Saturday, December 25, 2010

Researching in Northern Illinois Counties


Everyone Didn’t Go to Chicago or Springfield
 Many of us have found ancestors in Chicago, Cook County.  Immigrant workers and emancipated slaves flocked there for work.  More privileged ancestors settled there to establish businesses and to capitalize on its central location.  But research n the neighboring rural counties and other parts of Illinois is not mentioned often, even though they too have a past full of activities, struggles, and successes.  These smaller rural counties are filled with valuable resources for family search if your family happened there.

It would behoove the researcher looking for a missing ancestor, to forsake  a failed Cook County search and widen their research efforts to  neighboring northern or central counties.

Widening Your Search
I often take state county maps and divide it into three to four sections. For Illinois it is north, upper-central, lower-central and lower counties. I found wonderful information on my “subject” in Winnebago (Rockford), Ogle, Kane, and Dekalb counties. Townships in these counties were often established by German settlers often from the upper northeast colonies.

Importance of County/Township Histories
One of the first things I do when searching for early settlers is research the history of the county and peruse the list of townships.  History books of the counties may mention your family name and their significance to the settlement of a county or township.  Since many neighbors traveled together, be sure to take note of neighbors.  You may find the whole immigrant community moved to a neighboring county in subsequent census record searches. This may reveal a political issue, an epidemic, or other social history of your ancestors.

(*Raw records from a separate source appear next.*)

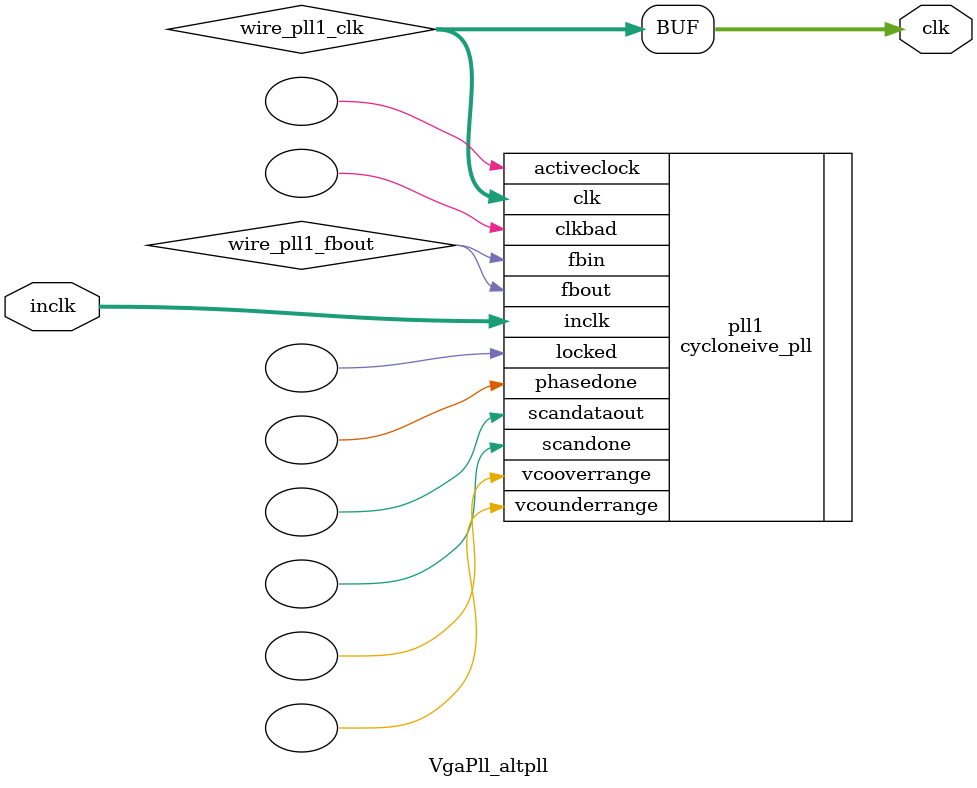
<source format=v>






//synthesis_resources = cycloneive_pll 1 
//synopsys translate_off
`timescale 1 ps / 1 ps
//synopsys translate_on
module  VgaPll_altpll
	( 
	clk,
	inclk) /* synthesis synthesis_clearbox=1 */;
	output   [4:0]  clk;
	input   [1:0]  inclk;
`ifndef ALTERA_RESERVED_QIS
// synopsys translate_off
`endif
	tri0   [1:0]  inclk;
`ifndef ALTERA_RESERVED_QIS
// synopsys translate_on
`endif

	wire  [4:0]   wire_pll1_clk;
	wire  wire_pll1_fbout;

	cycloneive_pll   pll1
	( 
	.activeclock(),
	.clk(wire_pll1_clk),
	.clkbad(),
	.fbin(wire_pll1_fbout),
	.fbout(wire_pll1_fbout),
	.inclk(inclk),
	.locked(),
	.phasedone(),
	.scandataout(),
	.scandone(),
	.vcooverrange(),
	.vcounderrange()
	`ifndef FORMAL_VERIFICATION
	// synopsys translate_off
	`endif
	,
	.areset(1'b0),
	.clkswitch(1'b0),
	.configupdate(1'b0),
	.pfdena(1'b1),
	.phasecounterselect({3{1'b0}}),
	.phasestep(1'b0),
	.phaseupdown(1'b0),
	.scanclk(1'b0),
	.scanclkena(1'b1),
	.scandata(1'b0)
	`ifndef FORMAL_VERIFICATION
	// synopsys translate_on
	`endif
	);
	defparam
		pll1.bandwidth_type = "auto",
		pll1.clk0_divide_by = 5,
		pll1.clk0_duty_cycle = 50,
		pll1.clk0_multiply_by = 4,
		pll1.clk0_phase_shift = "0",
		pll1.compensate_clock = "clk0",
		pll1.inclk0_input_frequency = 20000,
		pll1.operation_mode = "normal",
		pll1.pll_type = "auto",
		pll1.lpm_type = "cycloneive_pll";
	assign
		clk = {wire_pll1_clk[4:0]};
endmodule //VgaPll_altpll
//VALID FILE

</source>
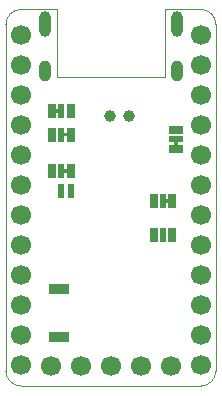
<source format=gbs>
G04 #@! TF.GenerationSoftware,KiCad,Pcbnew,8.0.0*
G04 #@! TF.CreationDate,2024-04-25T16:46:26+07:00*
G04 #@! TF.ProjectId,artemisia,61727465-6d69-4736-9961-2e6b69636164,2*
G04 #@! TF.SameCoordinates,Original*
G04 #@! TF.FileFunction,Soldermask,Bot*
G04 #@! TF.FilePolarity,Negative*
%FSLAX46Y46*%
G04 Gerber Fmt 4.6, Leading zero omitted, Abs format (unit mm)*
G04 Created by KiCad (PCBNEW 8.0.0) date 2024-04-25 16:46:26*
%MOMM*%
%LPD*%
G01*
G04 APERTURE LIST*
G04 Aperture macros list*
%AMFreePoly0*
4,1,5,0.300000,-0.600000,-0.300000,-0.600000,-0.300000,0.600000,0.300000,0.600000,0.300000,-0.600000,0.300000,-0.600000,$1*%
G04 Aperture macros list end*
%ADD10O,1.000000X2.200000*%
%ADD11O,1.000000X1.800000*%
%ADD12C,1.700000*%
%ADD13R,1.700000X0.900000*%
%ADD14C,1.000000*%
%ADD15FreePoly0,0.000000*%
%ADD16R,0.600000X1.200000*%
%ADD17FreePoly0,90.000000*%
%ADD18R,1.200000X0.600000*%
%ADD19FreePoly0,180.000000*%
G04 #@! TA.AperFunction,Profile*
%ADD20C,0.100000*%
G04 #@! TD*
G04 APERTURE END LIST*
G36*
X14250000Y-11150000D02*
G01*
X14550000Y-11150000D01*
X14550000Y-11650000D01*
X14250000Y-11650000D01*
X14250000Y-11150000D01*
G37*
G36*
X13450000Y-16350000D02*
G01*
X13950000Y-16350000D01*
X13950000Y-16050000D01*
X13450000Y-16050000D01*
X13450000Y-16350000D01*
G37*
G36*
X4850000Y-13850000D02*
G01*
X5350000Y-13850000D01*
X5350000Y-13550000D01*
X4850000Y-13550000D01*
X4850000Y-13850000D01*
G37*
G36*
X4850000Y-10750000D02*
G01*
X5350000Y-10750000D01*
X5350000Y-10450000D01*
X4850000Y-10450000D01*
X4850000Y-10750000D01*
G37*
G36*
X4050000Y-8750000D02*
G01*
X4550000Y-8750000D01*
X4550000Y-8450000D01*
X4050000Y-8450000D01*
X4050000Y-8750000D01*
G37*
D10*
X3328000Y-1250474D03*
D11*
X3328000Y-5250474D03*
D10*
X14478000Y-1250474D03*
D11*
X14478000Y-5250474D03*
D12*
X3810000Y-30162500D03*
X6350000Y-30162500D03*
X8890000Y-30162500D03*
X11430000Y-30162500D03*
X13970000Y-30162500D03*
D13*
X4500000Y-23650000D03*
X4500000Y-27750000D03*
D12*
X1270000Y-2146300D03*
X1270000Y-4686300D03*
X1270000Y-7226300D03*
X1270000Y-9766300D03*
X1270000Y-12306300D03*
X1270000Y-14846300D03*
X1270000Y-17386300D03*
X1270000Y-19926300D03*
X1270000Y-22466300D03*
X1270000Y-25006300D03*
X1270000Y-27546300D03*
X1270000Y-30086300D03*
D14*
X8800000Y-9000000D03*
D12*
X16510000Y-2146300D03*
X16510000Y-4686300D03*
X16510000Y-7226300D03*
X16510000Y-9766300D03*
X16510000Y-12306300D03*
X16510000Y-14846300D03*
X16510000Y-17386300D03*
X16510000Y-19926300D03*
X16510000Y-22466300D03*
X16510000Y-25006300D03*
X16510000Y-27546300D03*
X16510000Y-30086300D03*
D15*
X12500000Y-19100000D03*
D16*
X13300000Y-19100000D03*
D15*
X14100000Y-19100000D03*
D17*
X14400000Y-11800000D03*
D18*
X14400000Y-11000000D03*
D17*
X14400000Y-10200000D03*
D19*
X14100000Y-16200000D03*
D16*
X13300000Y-16200000D03*
D19*
X12500000Y-16200000D03*
D14*
X10400000Y-9000000D03*
D19*
X5500000Y-13700000D03*
D16*
X4700000Y-13700000D03*
D19*
X3900000Y-13700000D03*
X5500000Y-10600000D03*
D16*
X4700000Y-10600000D03*
D19*
X3900000Y-10600000D03*
X5500000Y-8600000D03*
D16*
X4700000Y-8600000D03*
D19*
X3900000Y-8600000D03*
D16*
X5500000Y-15400000D03*
X4700000Y-15400000D03*
D20*
X0Y-1270000D02*
X0Y-30607000D01*
X16510000Y0D02*
G75*
G02*
X17780000Y-1270000I0J-1270000D01*
G01*
X13462000Y-5711600D02*
X4318000Y-5711600D01*
X1270000Y-31877000D02*
G75*
G02*
X0Y-30607000I-3J1269997D01*
G01*
X0Y-1270000D02*
G75*
G02*
X1270000Y0I1270000J0D01*
G01*
X17780000Y-1270000D02*
X17780000Y-30607000D01*
X4318000Y-5711600D02*
X4318000Y0D01*
X13462000Y0D02*
X16510000Y0D01*
X1270000Y0D02*
X4318000Y0D01*
X1270000Y-31877000D02*
X16510000Y-31877000D01*
X13462000Y0D02*
X13462000Y-5711600D01*
X17780000Y-30607000D02*
G75*
G02*
X16510000Y-31877000I-1270000J0D01*
G01*
M02*

</source>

Every Illinoisan didn’t get off a ship, and go straight to Chicago. I found my subject in Chicago in early 1900’s, but to pinpoint when they migrated to Illinois was rather challenging, until I opened up my research to the surrounding counties. The idea is to expand your research. 


I got the clue needed from the county formation information provided on FamilyHistory 101 (http://www.familyhistory101.com/county/il-county-kane.html) which showed an extreme amount of activities in these northern counties in 1836.  I found my “subject” in Winnebago, Ogle, Kane, and Dekalb counties, after narrowing the possibilities based on the information given on how a county was formed.  For example:
Kane County was created on January 16, 1836 (Laws, 1836, p. 273) and was formed from unorganized land (La Salle County ) and Cook County. Present area, or parts of it, formerly included in: LaSalle County (1835–1836) , Putnam County (1825–1835) , Fulton County (1823–1825) , Pike County (1821–1823) , Clark County (1819–1821) , Crawford County (1816–1819) , Edwards County (1815–1816) , Madison County (1812–1815) , St. Clair County (1801–1812) and Knox, Northwest Territory (1790–1801).
My family county search led me to Rockford IL, Winnebago County, where I found a wealth of information within the Winnebago County records. These records are readily available on the Winnebago County website which gives direct links to online historical records of birth, death and marriage records: http://www.winnebagocountyclerk.com/Genealogy_Indexes.asp.

Local Library Assistance
With the help of the librarians, I was able to obtain copies of obituaries at a reasonable research rate.  A good example is the $15.00/hour fee for research at the Rockford IL Public Library, (Winnebago County).  The librarian quickly located and sent obituary clippings from the newspapers (Rockford Register and Rockford Morning Star), marriage records, and cemetery records. In hours time I received a lot of information from a bookworm who is as dedicated to research as I am.  Thanks Jean!

Happy researching this Holiday Season and remember someone had to establish those other counties in Illinois!